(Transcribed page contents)
· · · · ·
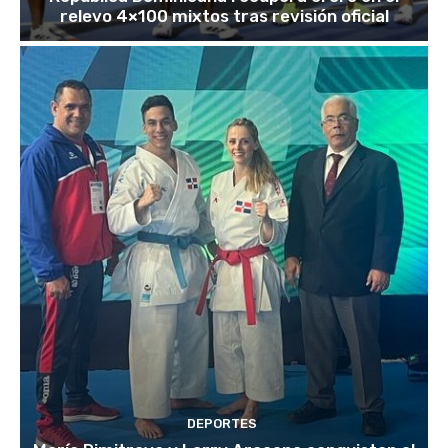
relevo 4×100 mixtos tras revisión oficial
DEPORTES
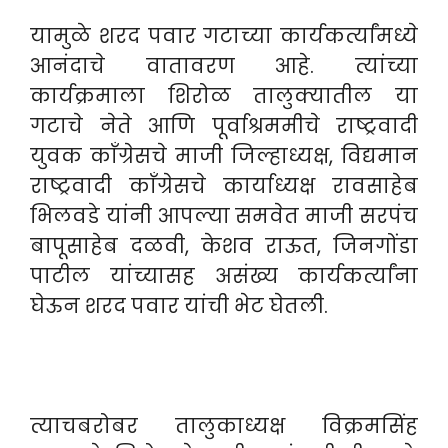
यामुळे शरद पवार गटाच्या कार्यकर्त्यांमध्ये
आनंदाचे वातावरण आहे. त्यांच्या
कार्यक्रमाला शिरोळ तालुक्यातील या
गटाचे नेते आणि पूर्वाश्रममीचे राष्ट्रवादी
युवक काँग्रेसचे माजी जिल्हाध्यक्ष, विद्यमान
राष्ट्रवादी काँग्रेसचे कार्याध्यक्ष रावसाहेब
भिलवडे यांनी आपल्या समवेत माजी सरपंच
बापूसाहेब दळवी, केशव राऊत, जिनगोंडा
पाटील यांच्यासह असंख्य कार्यकर्त्यांना
घेऊन शरद पवार यांची भेट घेतली.
त्याचबरोबर तालुकाध्यक्ष विक्रमसिंह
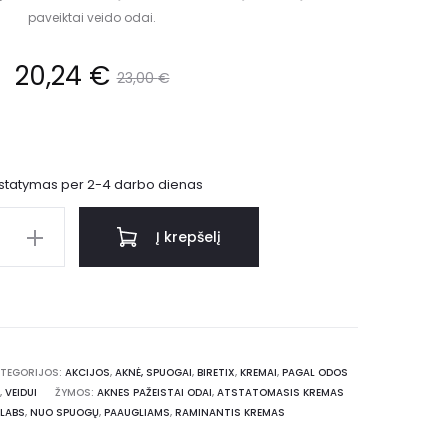
paveiktai veido odai.
20,24
€
23,00
€
istatymas per 2-4 darbo dienas
Į krepšelį
TEGORIJOS:
AKCIJOS
,
AKNĖ, SPUOGAI
,
BIRETIX
,
KREMAI
,
PAGAL ODOS
,
VEIDUI
ŽYMOS:
AKNES PAŽEISTAI ODAI
,
ATSTATOMASIS KREMAS
LABS
,
NUO SPUOGŲ
,
PAAUGLIAMS
,
RAMINANTIS KREMAS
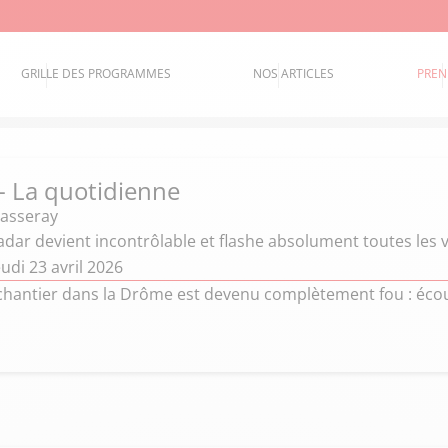
GRILLE DES PROGRAMMES
NOS ARTICLES
PREN
 - La quotidienne
hasseray
dar devient incontrôlable et flashe absolument toutes les 
udi 23 avril 2026
chantier dans la Drôme est devenu complètement fou : écou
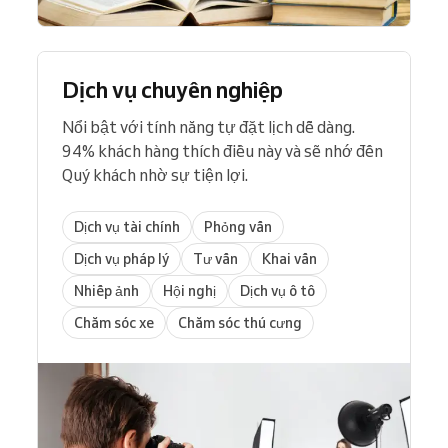
Dịch vụ chuyên nghiệp
Nổi bật với tính năng tự đặt lịch dễ dàng.
94% khách hàng thích điều này và sẽ nhớ đến
Quý khách nhờ sự tiện lợi.
Dịch vụ tài chính
Phỏng vấn
Dịch vụ pháp lý
Tư vấn
Khai vấn
Nhiếp ảnh
Hội nghị
Dịch vụ ô tô
Chăm sóc xe
Chăm sóc thú cưng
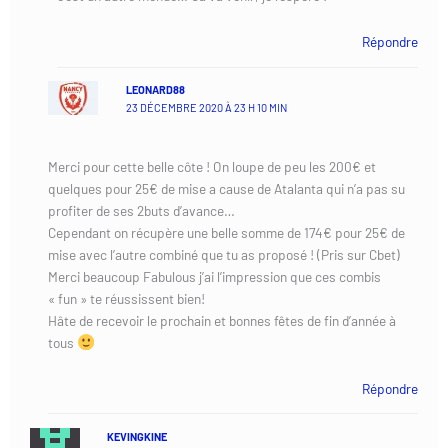
Répondre
LEONARD88
23 DÉCEMBRE 2020 À 23 H 10 MIN
Merci pour cette belle côte ! On loupe de peu les 200€ et
quelques pour 25€ de mise a cause de Atalanta qui n’a pas su
profiter de ses 2buts d’avance…
Cependant on récupère une belle somme de 174€ pour 25€ de
mise avec l’autre combiné que tu as proposé ! (Pris sur Cbet)
Merci beaucoup Fabulous j’ai l’impression que ces combis
« fun » te réussissent bien!
Hâte de recevoir le prochain et bonnes fêtes de fin d’année à
tous
Répondre
KEVINGKINE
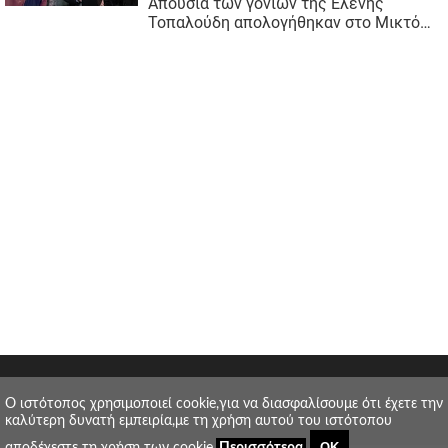
O ιστότοπος χρησιμοποιεί cookie,για να διασφαλίσουμε ότι έχετε την
καλύτερη δυνατή εμπειρία,με τη χρήση αυτού του ιστότοπου
ΟΚ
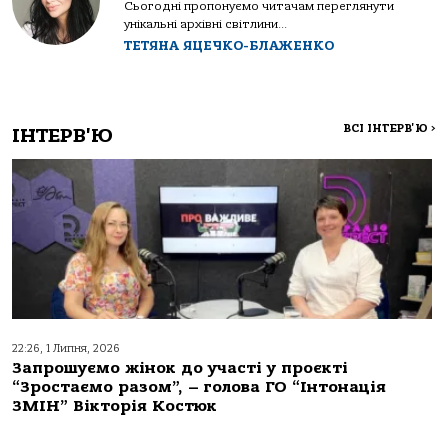
Сьогодні пропонуємо читачам переглянути
унікальні архівні світлини...
ТЕТЯНА ЯЦЕЧКО-БЛАЖЕНКО
ВСІ ІНТЕРВ'Ю
>
ІНТЕРВ'Ю
22:26, 1 Липня, 2026
Запрошуємо жінок до участі у проєкті
“Зростаємо разом”, – голова ГО “Інтонація
ЗМІН” Вікторія Костюк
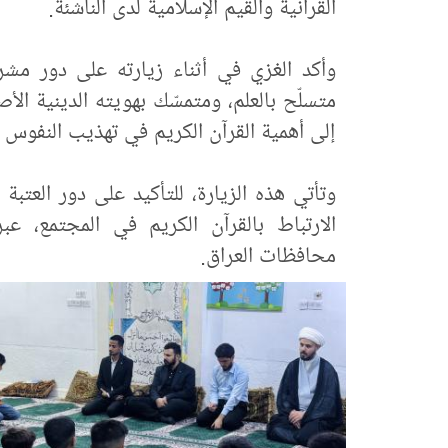
القرآنية والقيم الإسلامية لدى الناشئة.
وأكد الغزي في أثناء زيارته على دور مشرو
متسلّح بالعلم، ومتمسّك بهويته الدينية الأص
إلى أهمية القرآن الكريم في تهذيب النفوس 
وتأتي هذه الزيارة، للتأكيد على دور العتبة
الارتباط بالقرآن الكريم في المجتمع، عب
محافظات العراق.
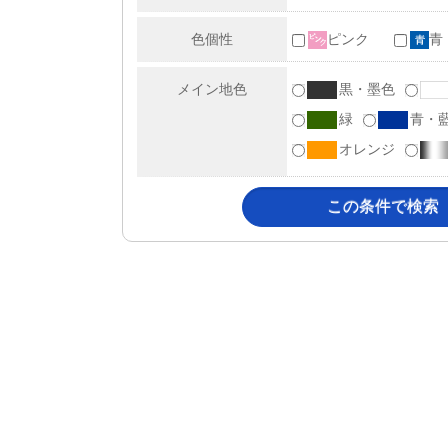
色個性
ピンク
青
メイン地色
黒・墨色
緑
青・
オレンジ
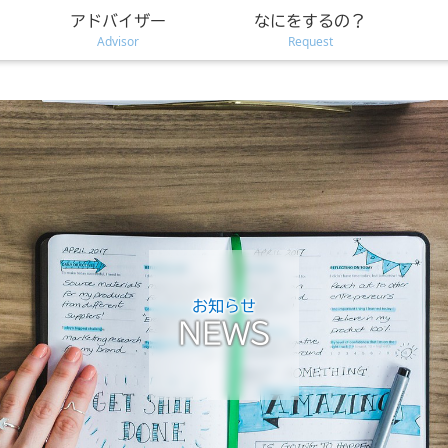
アドバイザー
なにをするの？
Advisor
Request
お知らせ
NEWS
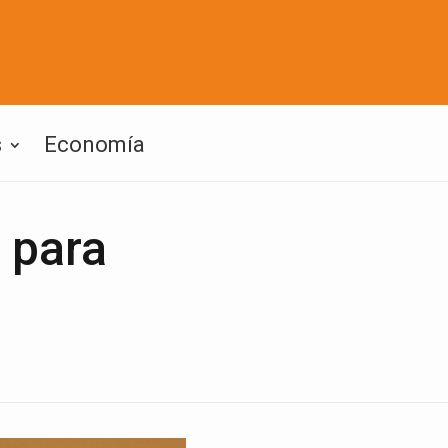
s
Economía
 para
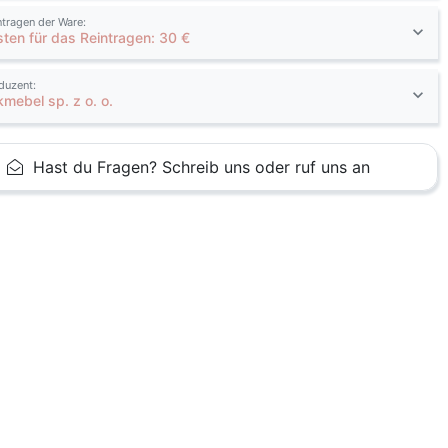
ntragen der Ware:
sten für das Reintragen: 30 €
duzent:
kmebel sp. z o. o.
Hast du Fragen? Schreib uns oder ruf uns an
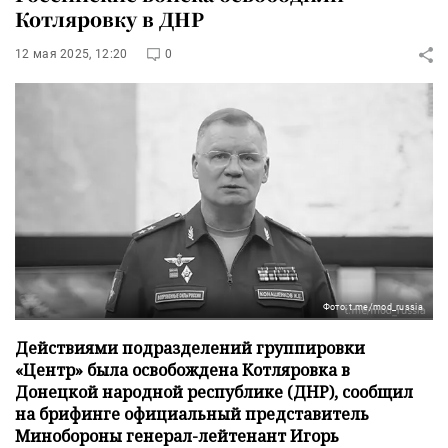
Котляровку в ДНР
12 мая 2025, 12:20
0
Фото: t.me/mod_russia
Действиями подразделений группировки
«Центр» была освобождена Котляровка в
Донецкой народной республике (ДНР), сообщил
на брифинге официальный представитель
Минобороны генерал-лейтенант Игорь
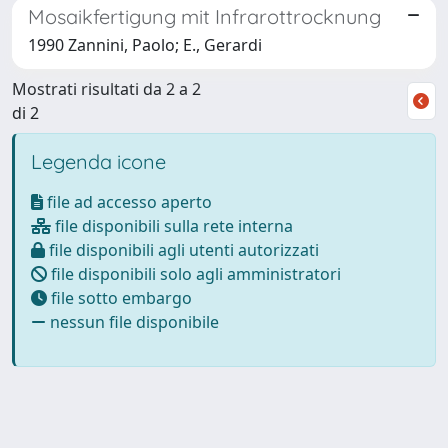
Mosaikfertigung mit Infrarottrocknung
1990 Zannini, Paolo; E., Gerardi
Mostrati risultati da 2 a 2
di 2
Legenda icone
file ad accesso aperto
file disponibili sulla rete interna
file disponibili agli utenti autorizzati
file disponibili solo agli amministratori
file sotto embargo
nessun file disponibile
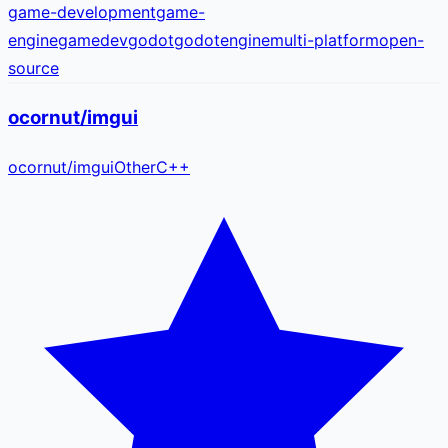
game-development
game-
engine
gamedev
godot
godotengine
multi-platform
open-
source
ocornut/imgui
ocornut
/
imgui
Other
C++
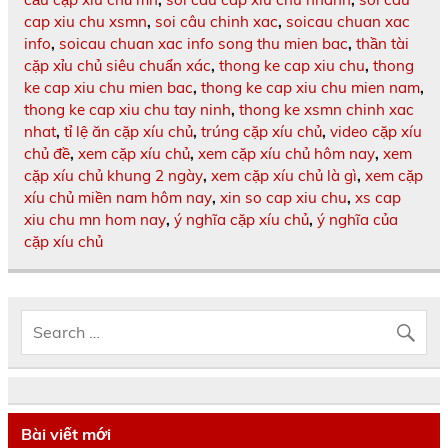
cap xiu chu xsmn
,
soi câu chinh xac
,
soicau chuan xac
info
,
soicau chuan xac info song thu mien bac
,
thần tài
cặp xỉu chủ siêu chuẩn xác
,
thong ke cap xiu chu
,
thong
ke cap xiu chu mien bac
,
thong ke cap xiu chu mien nam
,
thong ke cap xiu chu tay ninh
,
thong ke xsmn chinh xac
nhat
,
tỉ lệ ăn cặp xíu chủ
,
trúng cặp xíu chủ
,
video cặp xíu
chủ đề
,
xem cặp xíu chủ
,
xem cặp xíu chủ hôm nay
,
xem
cặp xíu chủ khung 2 ngày
,
xem cặp xíu chủ là gì
,
xem cặp
xíu chủ miền nam hôm nay
,
xin so cap xiu chu
,
xs cap
xiu chu mn hom nay
,
ý nghĩa cặp xíu chủ
,
ý nghĩa của
cặp xíu chủ
Bài viết mới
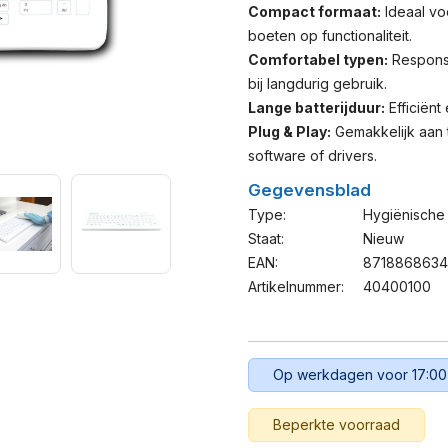
Compact formaat:
Ideaal vo
boeten op functionaliteit.
Comfortabel typen:
Responsi
bij langdurig gebruik.
Lange batterijduur:
Efficiënt
Plug & Play:
Gemakkelijk aan 
software of drivers.
Gegevensblad
Type:
Hygiënische
Staat:
Nieuw
EAN:
871886863
Artikelnummer:
40400100
Op werkdagen voor 17:00
Beperkte voorraad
· · · · ·
# [TRY IT]
The answer must be a single number: how many lines of the records contain the string "info".

# [WRITTEN REPLY]
2